Hindu puja, temples and iconography all show tantric influence.[note 1] These texts, states Gavin Flood, contain representation of "the body in philosophy, in ritual and in art", which are linked to "techniques of the body, methods or technologies developed within the tantric traditions intended to transform body and self".[50]


The term tantrism is a 19th-century European invention not present in any Asian language; [18] compare "Sufism", of similar Orientalist origin. According to Padoux, Tantrism is a Western term and notion, not a category that is used by Tantrikas themselves.[17] The term was introduced by 19th-century Indologists, with limited knowledge of India and in whose view Tantrism was a particular, unusual and minority practice in contrast to Indian traditions they believed to be mainstream.[17]


Robert Brown similarly notes that "tantrism" is a construct of Western scholarship, not a concept of the religious system itself.[52] He defines Tantrism as an apologetic label of Westerners for a system that they little understand that is "not coherent" and which is "an accumulated set of practices and ideas from various sources, that has varied between its practitioners within a group, varied across groups, across geography and over its history". It is a system, adds Brown, that gives each follower the freedom to mix Tantric elements with non-Tantric aspects, to challenge and transgress any and all norms, experiment with "the mundane to reach the supramundane".[40]


Teun Goudriaan in his 1981 review of Hindu Tantrism, states that Tantrism usually means a "systematic quest for salvation or spiritual excellence" by realizing and fostering the divine within one's own body, one that is simultaneous union of the masculine-feminine and spirit-matter, and has the ultimate goal of realizing the "primal blissful state of non-duality".[53] It is typically a methodically striven system, consisting of voluntarily chosen specific practices which may include Tantric items such as mantras (bijas), geometric patterns and symbols (mandala), gestures (mudra), mapping of the microcosm within one's body to the macrocosmic elements outside as the subtle body (kundalini yoga), assignments of icons and sounds (nyasa), meditation (dhyana), ritual worship (puja), initiation (diksha) and others.[54] Tantrism, adds Goudriaan, is a living system that is decidedly monistic, but with wide variations, and it is impossible to be dogmatic about a simple or fixed definition.[55]

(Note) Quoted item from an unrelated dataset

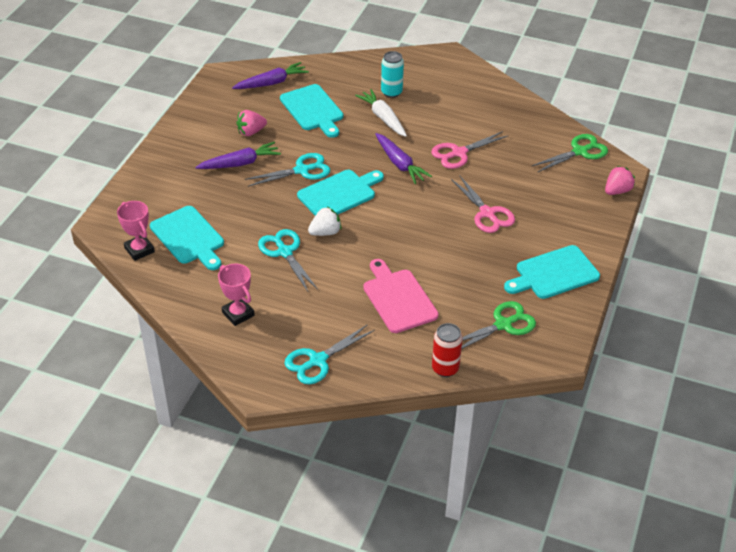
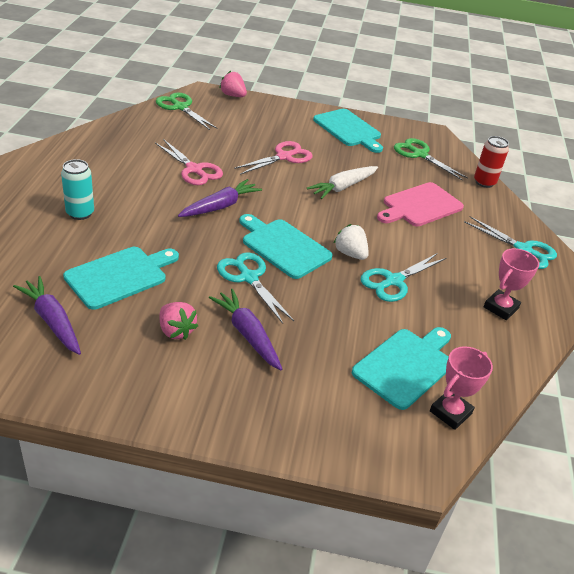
camera: 105 degrees left, 5 degrees down
(383, 118) = (134, 219): white carrot -> white carrot (343, 187)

Tantrism is an overarching term for "Tantric traditions", states David Gray in a 2016 review, that combine Vedic, yogic and meditative traditions from ancient Hinduism as well as rival Buddhist and Jain traditions.[39] it is a neologism of western scholars and does not reflect the self-understanding of any particular tantric tradition. While Goudriaan's description is useful, adds Gray, there is no single defining universal characteristic common to all Tantra traditions, being an open evolving system.[19] Tantrism, whether Buddhist or Hindu, can best be characterized as practices, a set of techniques, with a strong focus on rituals and meditation, by those who believe that it is a path to liberation that is characterized by both knowledge and freedom.[56]